_User interface change data_
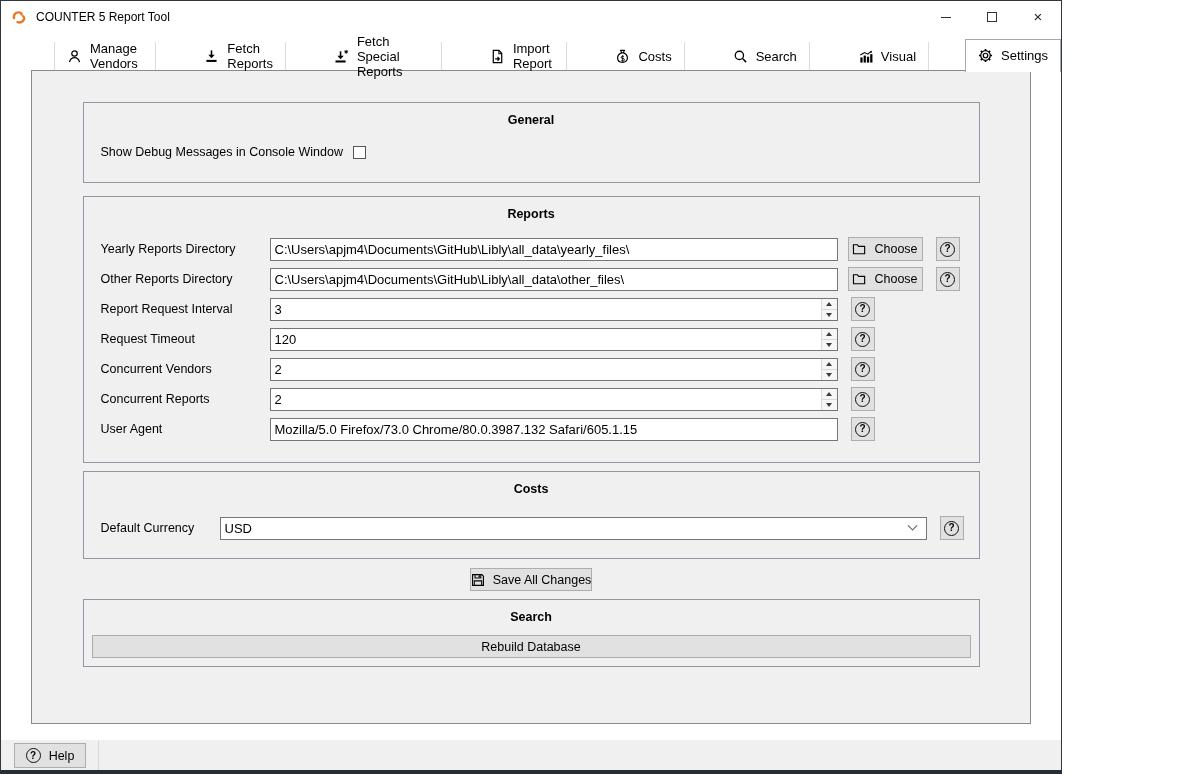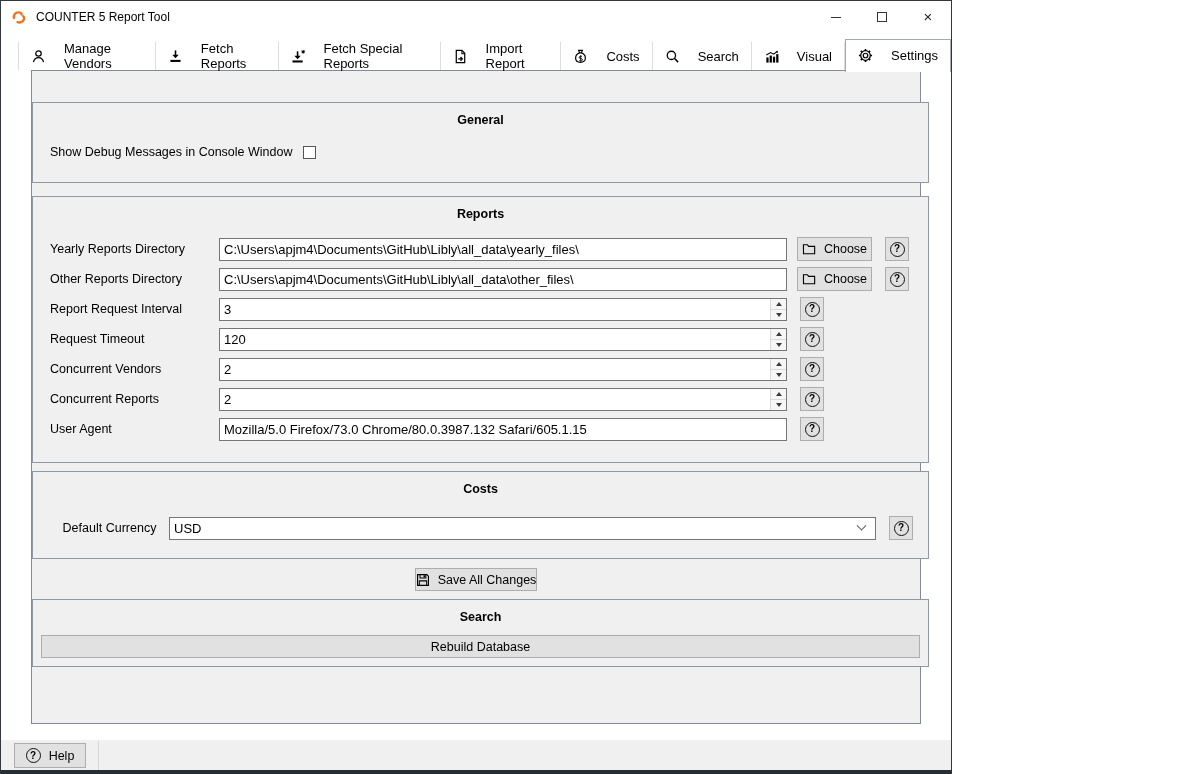--- a/index.html
+++ b/index.html
@@ -7,7 +7,7 @@
   body { font-family: "Liberation Sans", sans-serif; color: #000; font-size: 12.5px; }
 
   .window {
-    width: 952px; height: 774px;
+    width: 1062px; height: 774px;
     border: 1px solid #30373f; border-bottom: 4px solid #272d34;
     display: flex; flex-direction: column; background: #fff; overflow: hidden;
   }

_TASK PROMPT_
Look above for the line containing "border: 1px solid", then please write out that line and each one after it through the end, exactly, with nothing else.

_EXPECTED ANSWER_
     border: 1px solid #30373f; border-bottom: 4px solid #272d34;
     display: flex; flex-direction: column; background: #fff; overflow: hidden;
   }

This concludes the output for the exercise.